A team of international researchers has discovered three new genetic risk factors associated with the most common form of glaucoma.
Scientists found that variations in the genes TXNRD2, ATXN2 and FOXC1 are associated with primary open-angle glaucoma (POAG) and present novel targets for screening, prevention and treatment.
The study, which was published in Nature Genetics and part-funded by Fight for Sight, saw a meta-analysis of data taken from eight independent studies in the US, four from Europe, one from Australia and one Singaporean/Chinese study. Data was analysed for 7,000 cases of POAG, with 42,000 controls included, primarily from people with white European ancestry.
Dr Pirro Hysi, a genetic epidemiologist at King’s College London, who participated in the study through the support of a Fight for Sight Early Career Investigator Award, said: “Our results suggest new pathways in eye development, neuro-degeneration and mitochondrial dysfunction that may contribute to the risk of developing glaucoma. Targeting these pathways could lead to effective treatment and perhaps strategies for early detection and prevention of this common form of glaucoma.”

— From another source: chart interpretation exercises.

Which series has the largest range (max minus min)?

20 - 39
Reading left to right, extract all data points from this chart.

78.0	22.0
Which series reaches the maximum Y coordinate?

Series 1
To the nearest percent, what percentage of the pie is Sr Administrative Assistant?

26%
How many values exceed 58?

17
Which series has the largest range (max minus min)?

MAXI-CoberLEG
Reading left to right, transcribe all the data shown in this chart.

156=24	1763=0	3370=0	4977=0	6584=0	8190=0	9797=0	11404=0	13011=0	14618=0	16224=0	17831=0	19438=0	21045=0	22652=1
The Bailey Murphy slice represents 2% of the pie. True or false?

Study findings link the gene FOXC1 to common adult-onset glaucoma for the first time, while neither ATXN2 nor TXNRD2 had been previously linked to any glaucoma-type trait. However, it is believed that ATXN2 may be involved in neuro-degeneration.
Commenting on the study, director of research at Fight for Sight, Dr Dolores M Conroy (pictured), said: “Genome-wide association studies such as this one are really important for driving research forward in a direction that’s important to patients and people affected by sight loss."
She added: “We know from the Sight Loss and Vision Priority Setting Partnership that people want to know how glaucoma can be prevented and also who is at higher risk. Understanding the genetic causes of glaucoma is a significant step towards both.”